Quelques années plus tard, alors que j’avais 14 ans, une amie me fit remarquer à brûle-pourpoint : «Comment ? Tu pêches !» Le ton de sa voix et son regard à la fois étonné et réprobateur étaient suffisamment éloquents.
«Tu pêches ?…» Soudain, la scène m’apparut très différemment : le poisson tiré de son élément vital par un crochet de fer qui lui transperce la bouche, étouffant dans l’air comme nous nous noyons dans l’eau. Pour attirer le poisson vers l’hameçon, n’avais-je pas aussi transpercé un asticot pour en faire un appât vivant, sacrifiant ainsi une vie pour en détruire plus facilement une autre ? Comment avais-je pu si longtemps détourner ma pensée de cette réalité, de ces souffrances ? Le cœur serré, je renonçai immédiatement à la pêche.
Certes, en comparaison des drames qui dévastent la vie de tant d’êtres humains dans le monde, ma préoccupation pour de petits poissons peut sembler dérisoire. Mais ce fut pour moi un premier déclic.
À l’âge de 20 ans, j’eus la grande chance de rencontrer des maîtres spirituels tibétains qui ont, depuis, inspiré chaque instant de mon existence. Leur enseignement était centré sur la voie royale de l’amour et de la compassion universels.
Alors que, longtemps, je n’avais pas su me mettre à la place d’autrui, à l’école de ces maîtres j’ai peu à peu appris l’amour altruiste en ouvrant, du mieux que je le pouvais, mon esprit et mon cœur au sort des autres. Je me suis entraîné à la compassion et j’ai réfléchi à la condition humaine et à celle des animaux. Il me reste certainement un long chemin à parcourir, et je continue à faire de mon mieux pour avancer dans ma compréhension des enseignements que j’ai reçus. »
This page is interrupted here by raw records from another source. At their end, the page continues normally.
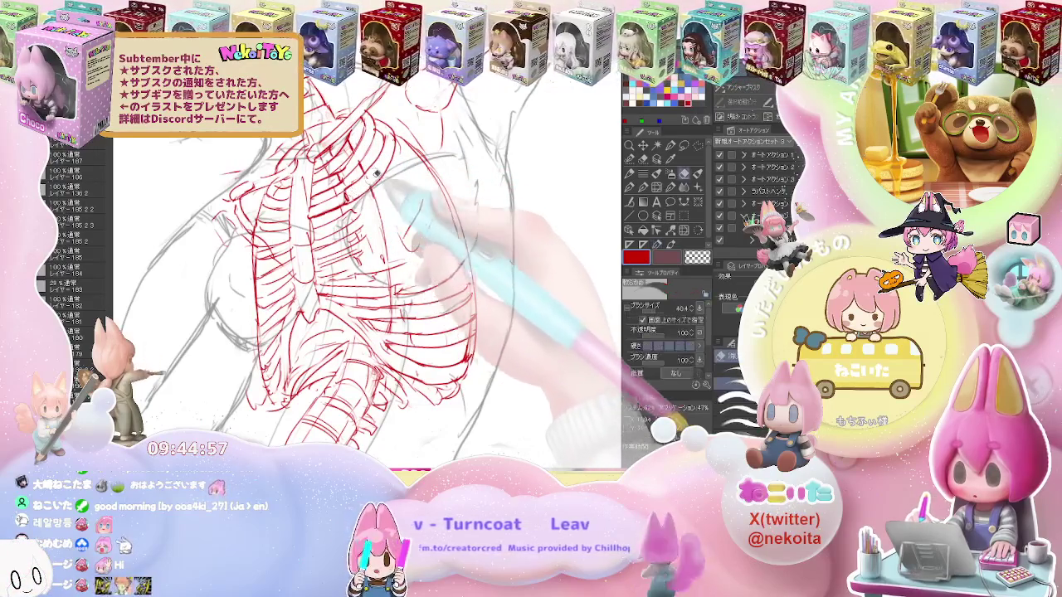
key("p")
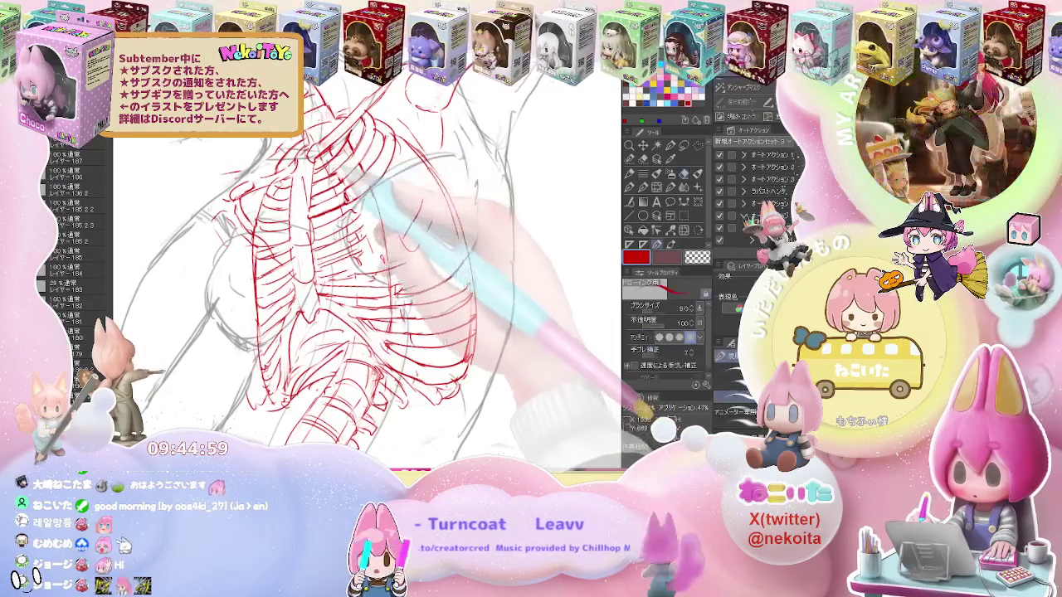
key("ctrl+minus")
left_click_drag(423, 154, 464, 199)
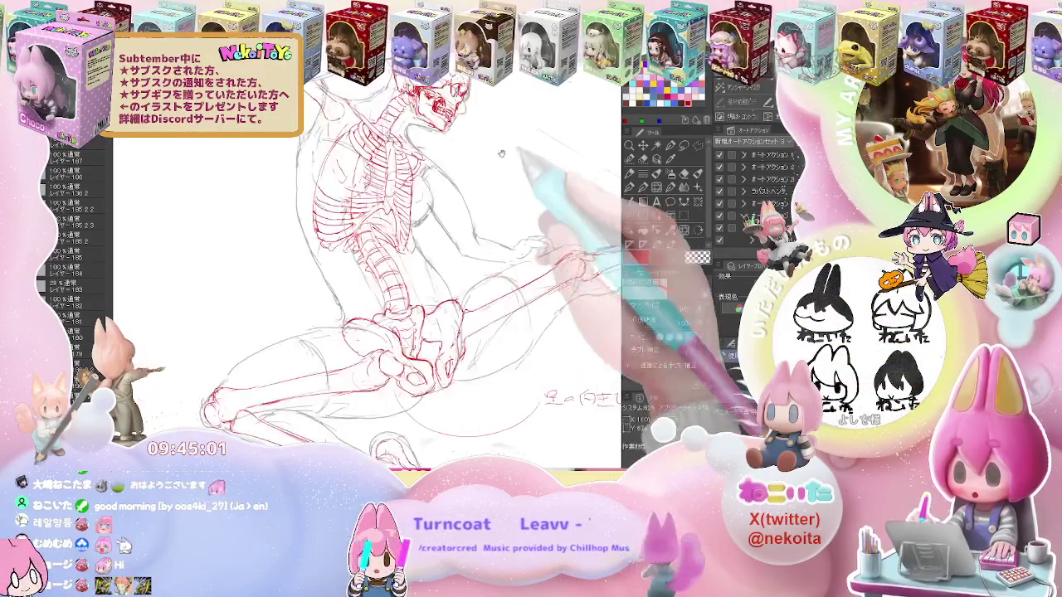
Zoom into the rib cage and add red rib lines across the chest, erasing stray strokes
key("ctrl+plus")
key("e")
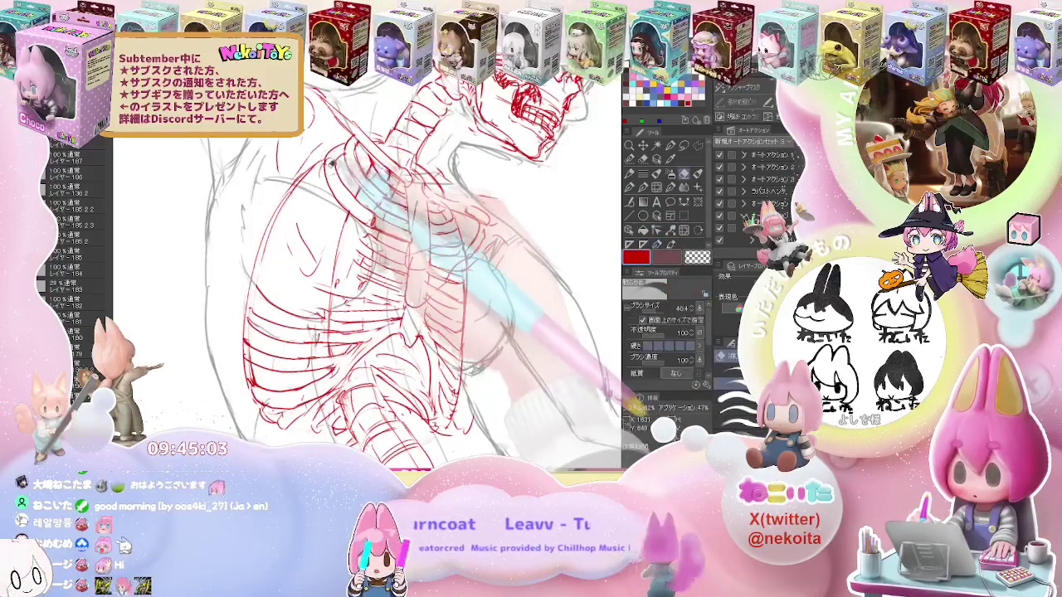
key("p")
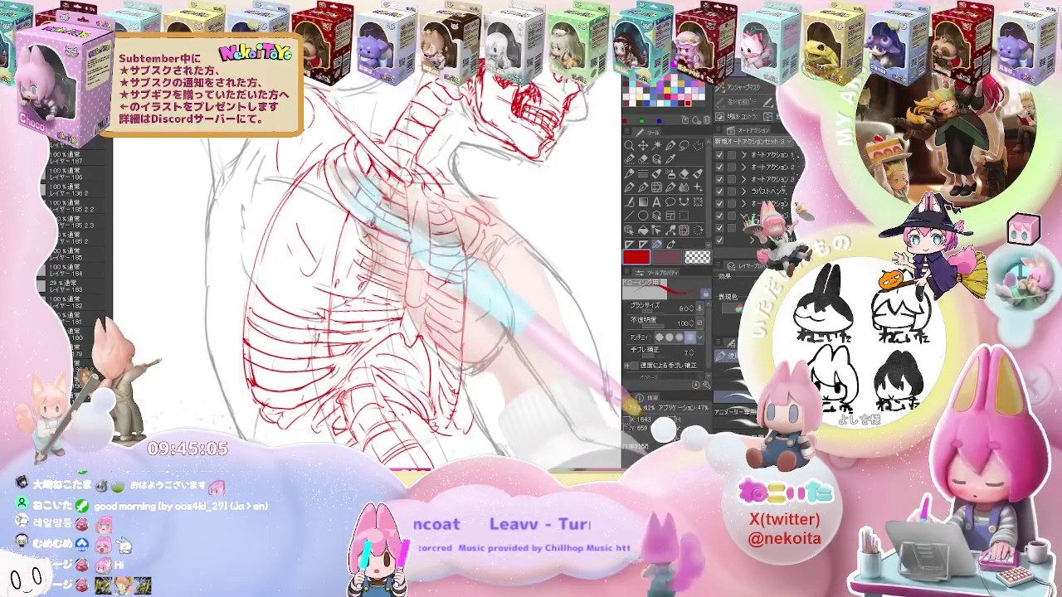
left_click_drag(353, 195, 361, 217)
key("ctrl+plus")
key("e")
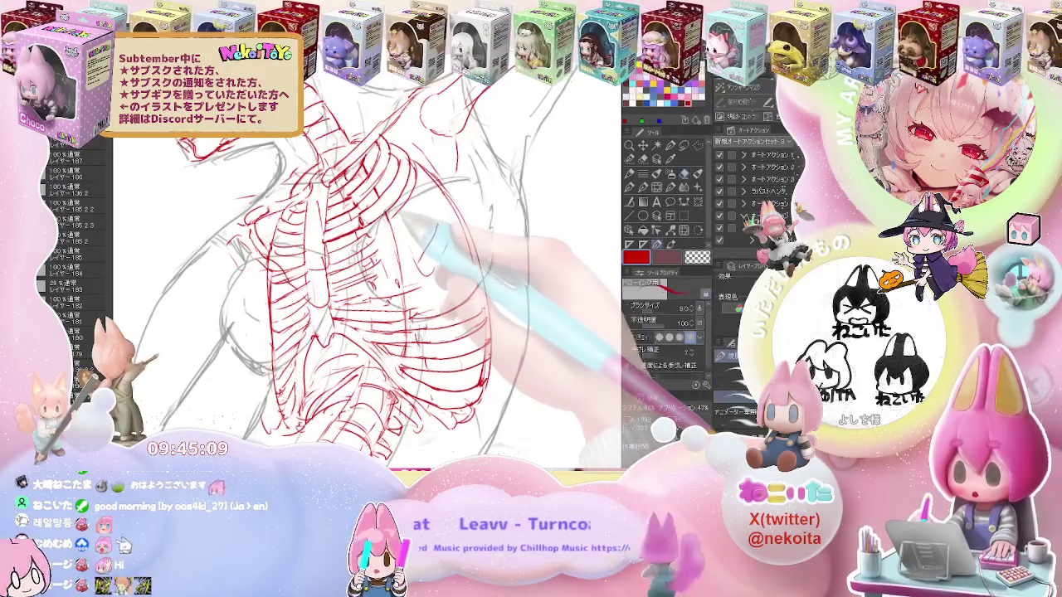
left_click_drag(372, 228, 361, 238)
Fill the ribcage's lower front with more red rib strokes, then zoom out to check
key("p")
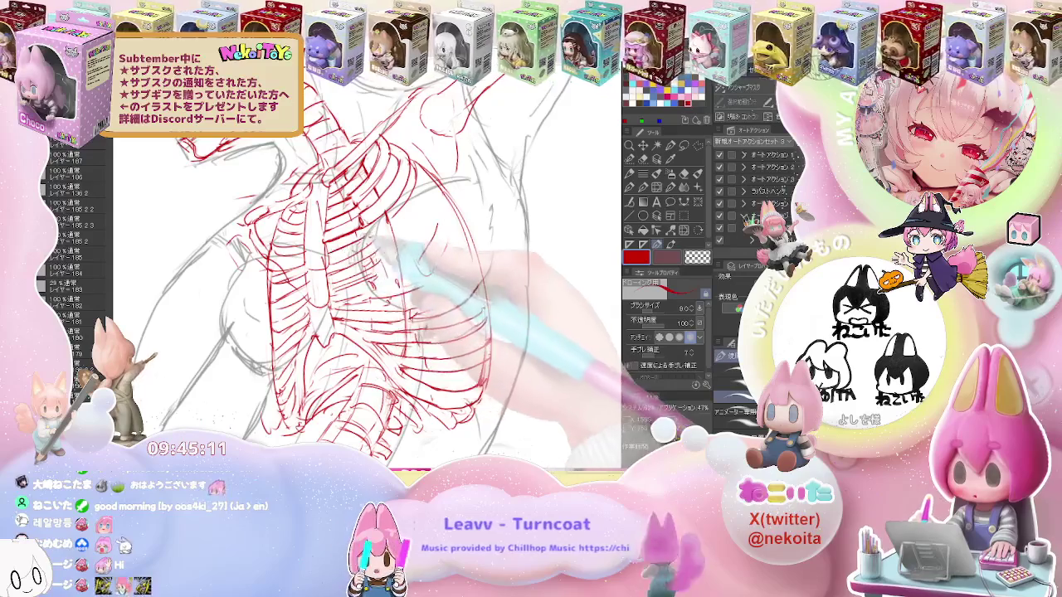
key("e")
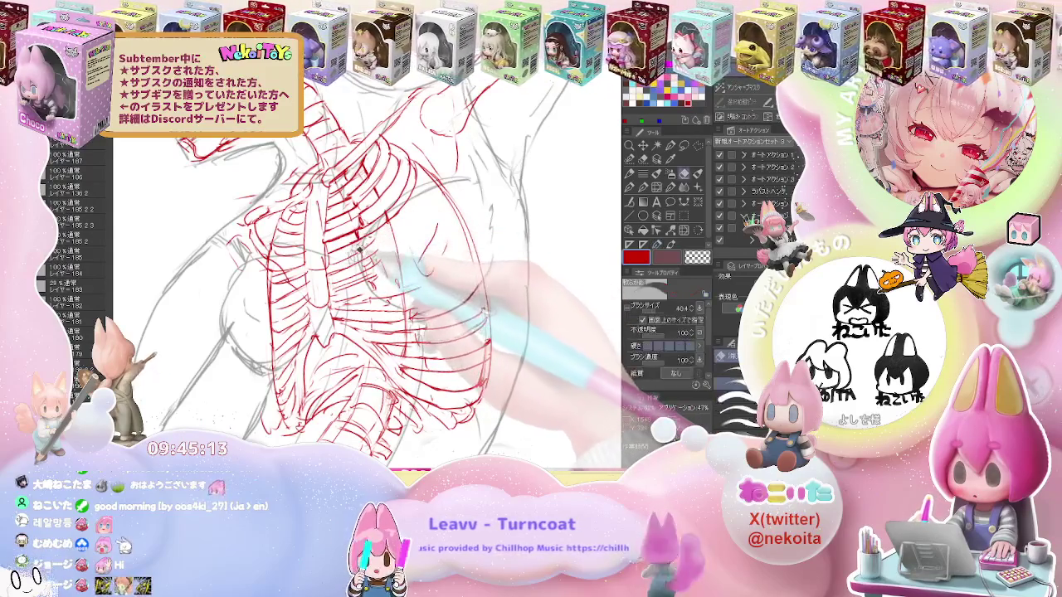
key("p")
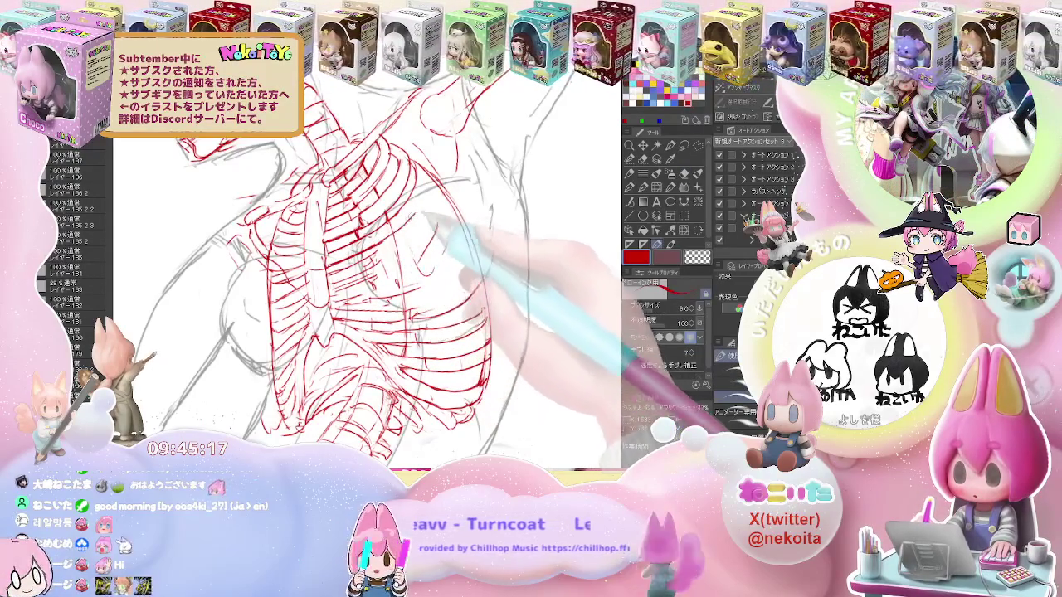
key("e")
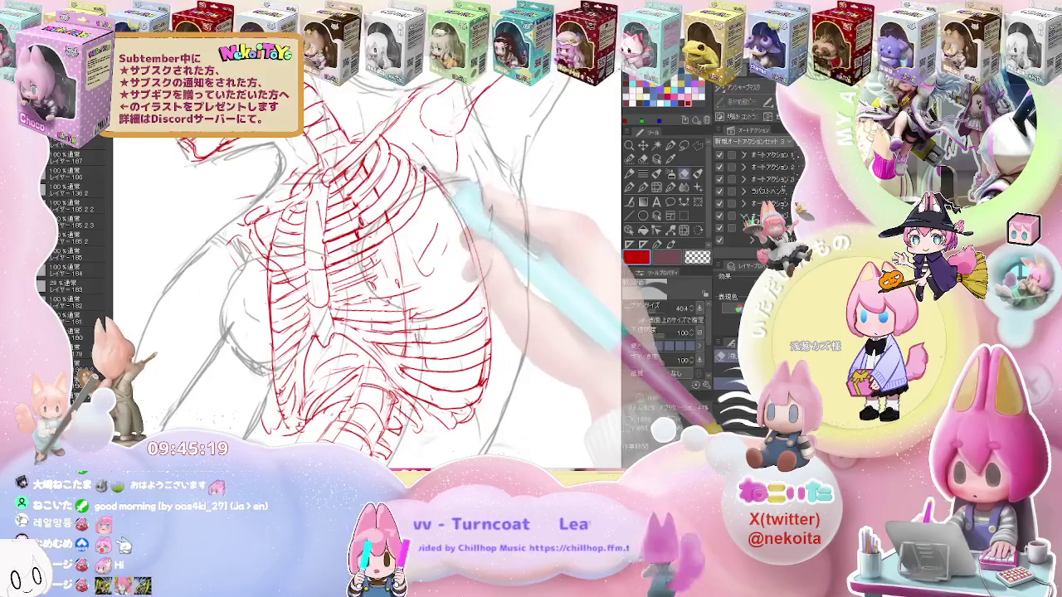
key("p")
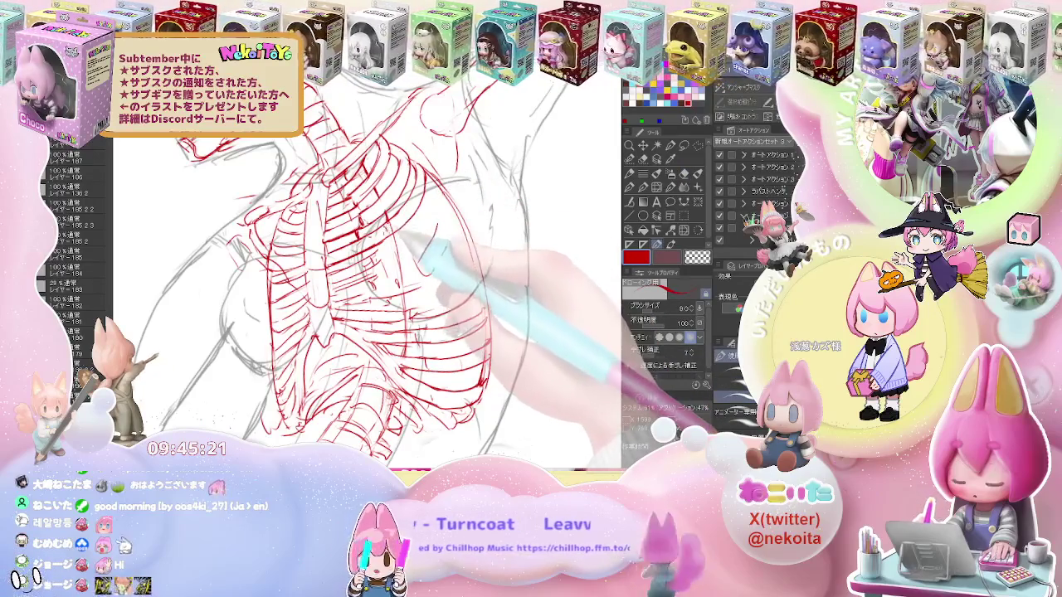
key("e")
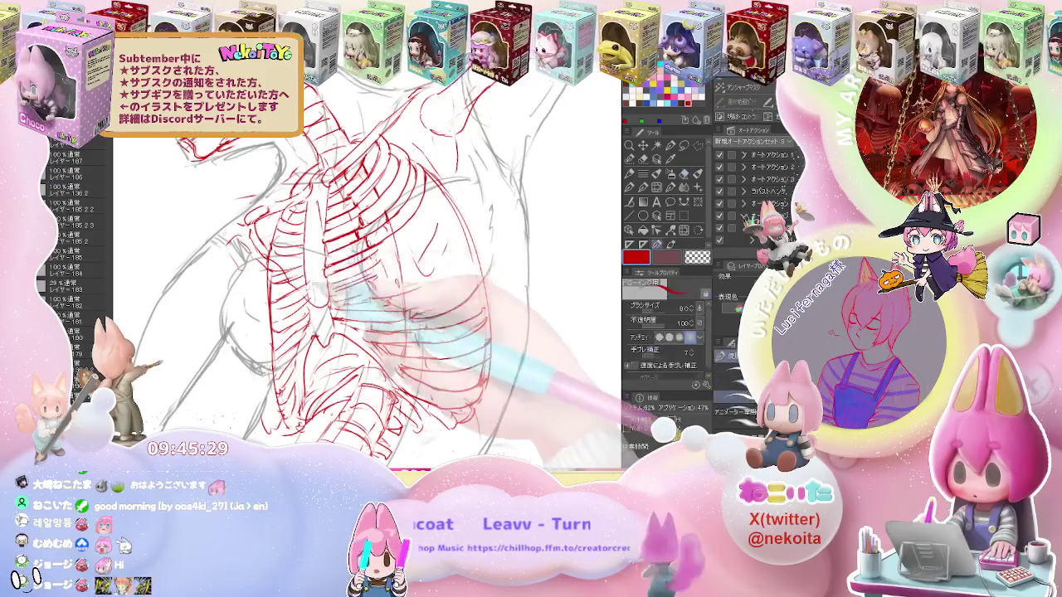
key("ctrl+minus")
key("ctrl+minus")
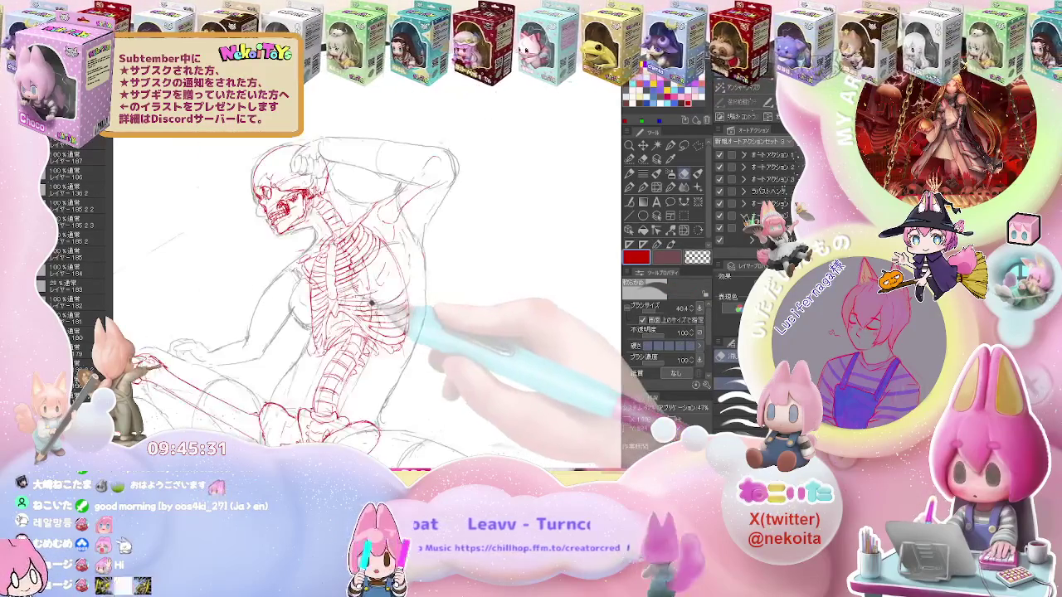
Draw a red outer contour curving down the ribcage's right side, closing off the ribs
key("ctrl+plus")
key("ctrl+plus")
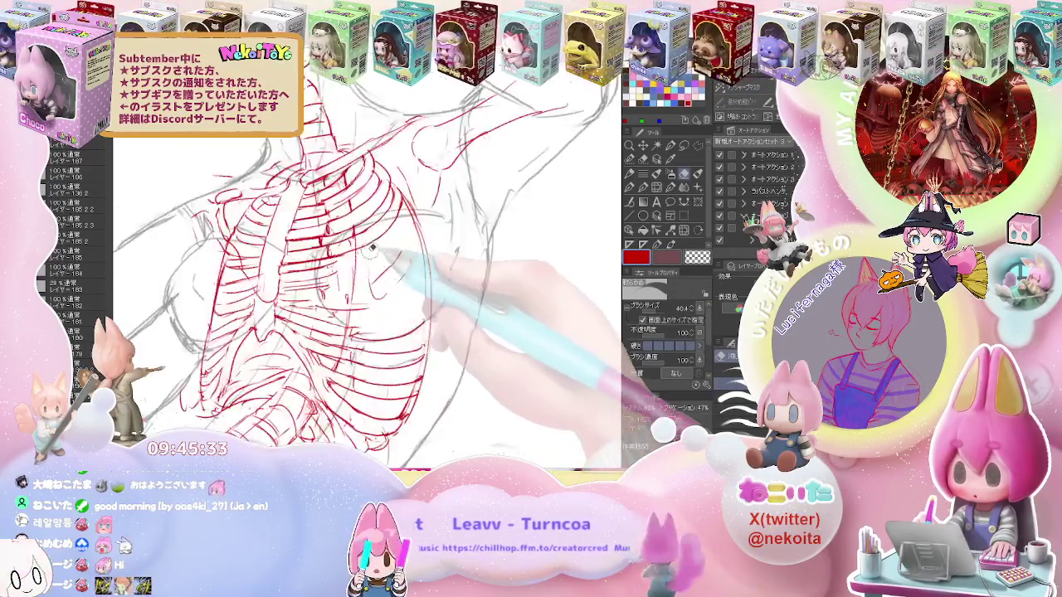
key("ctrl+plus")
Pour ma part, j’avoue être horrifiée par les mises à mort dans les corridas, l’expérimentation sur les animaux de laboratoire, l’abattage d’animaux dans des conditions cruelles, les sacrifices d’animaux pour des rituels dans certains pays où l’on mange aussi chiens et chats.
Revenue de chez les tibétains, je ne voulais plus tuer un seul animal, à commencer par les moustiques, ensuite je me suis retrouvée pourtant dans une maison neuve avec des cafards derrière le frigo qui se multipliaient et j’ai dû la mort dans l’âme les exterminer ! Et puis il ne faut pas se cacher les yeux, hypocrites que nous sommes, la viande, le poisson, les volailles font partie de nos plats préférés. Cruels aussi nous sommes lorsque nous découpons un homard tout vivant ou que nous jetons les crabes ou les langoustines dans l’eau bouillante pour les cuire ! Ah je préfère n’y point penser !
C’est adopté ! Aujourd’hui l’Assemblée nationale a reconnu aux animaux la qualité d’« êtres vivants doués de sensibilité ».
C’est une avancée juridique qui j’espère permettra de relancer le débat sur la place accordée aux animaux dans notre société. Si elle était prise au sérieux, une telle loi devrait condamner de nombreuses pratiques dont les animaux sont victimes aujourd’hui, notamment en élevages et abattoirs. Nous en sommes encore loin: mobilisons-nous pour que ce vrai changement survienne.